Além de medir a rapidez com que o campo magnético muda, os pesquisadores descobriram que essas mudanças seguem padrões estruturados, mesmo que pareçam incomuns.

Usando esta visão, a equipe desenvolveu um novo método estatístico para rastrear como os pólos magnéticos da Terra se movem. Em vez de simplesmente oscilarem em torno do seu eixo de rotação, os pólos podem ter-se movido de alguma forma que os transportou através do planeta.

Este novo quadro proporciona um caminho a seguir para uma reconstrução mais precisa da geografia do mundo Ediacarano.

Preenchendo uma grande lacuna na história da Terra

“Dediquei toda a minha carreira a mapear o movimento dos continentes, oceanos e placas tectónicas ao longo da história da Terra”, disse Evans, que também é diretor do Laboratório de Paleomagnetismo de Yale.
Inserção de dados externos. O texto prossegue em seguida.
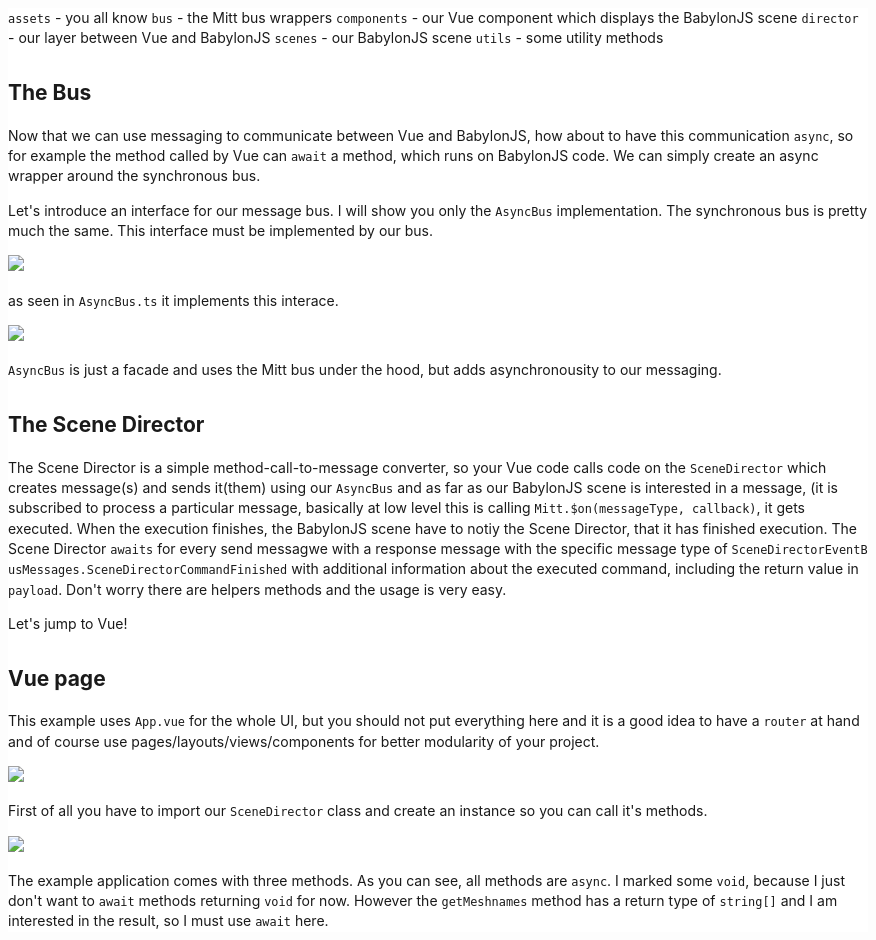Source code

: `assets` - you all know
`bus` - the Mitt bus wrappers
`components` - our Vue component which displays the BabylonJS scene
`director` - our layer between Vue and BabylonJS
`scenes` - our BabylonJS scene
`utils` - some utility methods

## The Bus

Now that we can use messaging to communicate between Vue and BabylonJS, how about to have this communication `async`, so for example the method called by Vue can `await` a method, which runs on BabylonJS code. We can simply create an async wrapper around the synchronous bus.

Let's introduce an interface for our message bus. I will show you only the `AsyncBus` implementation. The synchronous bus is pretty much the same. This interface must be implemented by our bus.

![](/img/resources/vue/vue-messages-02.png)

as seen in `AsyncBus.ts` it implements this interace.

![](/img/resources/vue/vue-messages-03.png)

`AsyncBus` is just a facade and uses the Mitt bus under the hood, but adds asynchronousity to our messaging.

## The Scene Director

The Scene Director is a simple method-call-to-message converter, so your Vue code calls code on the `SceneDirector` which creates message(s) and sends it(them) using our `AsyncBus` and as far as our BabylonJS scene is interested in a message, (it is subscribed to process a particular message, basically at low level this is calling `Mitt.$on(messageType, callback)`, it gets executed. When the execution finishes, the BabylonJS scene have to notiy the Scene Director, that it has finished execution. The Scene Director `awaits` for every send messagwe with a response message with the specific message type of `SceneDirectorEventBusMessages.SceneDirectorCommandFinished` with additional information about the executed command, including the return value in `payload`. Don't worry there are helpers methods and the usage is very easy.

Let's jump to Vue!

## Vue page

This example uses `App.vue` for the whole UI, but you should not put everything here and it is a good idea to have a `router` at hand and of course use pages/layouts/views/components for better modularity of your project.

![](/img/resources/vue/vue-messages-04.png)

First of all you have to import our `SceneDirector` class and create an instance so you can call it's methods.

![](/img/resources/vue/vue-messages-05.png)

The example application comes with three methods. As you can see, all methods are `async`. I marked some `void`, because I just don't want to `await` methods returning `void` for now. However the `getMeshnames` method has a return type of `string[]` and I am interested in the result, so I must use `await` here.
“O período Ediacarano, em particular, representa um obstáculo significativo para este objetivo de longo prazo porque os dados paleomagnéticos globais não são muito significativos”, disse ele. “Se o novo método estatístico que propomos se revelar fiável, poderemos colmatar a lacuna entre os períodos anteriores e os mais recentes para produzir uma visualização consistente da tectónica de placas há milhares de milhões de anos no passado, desde os primeiros registos rochosos até aos dias de hoje.”

A pesquisa foi financiada em parte por uma bolsa da National Science Foundation.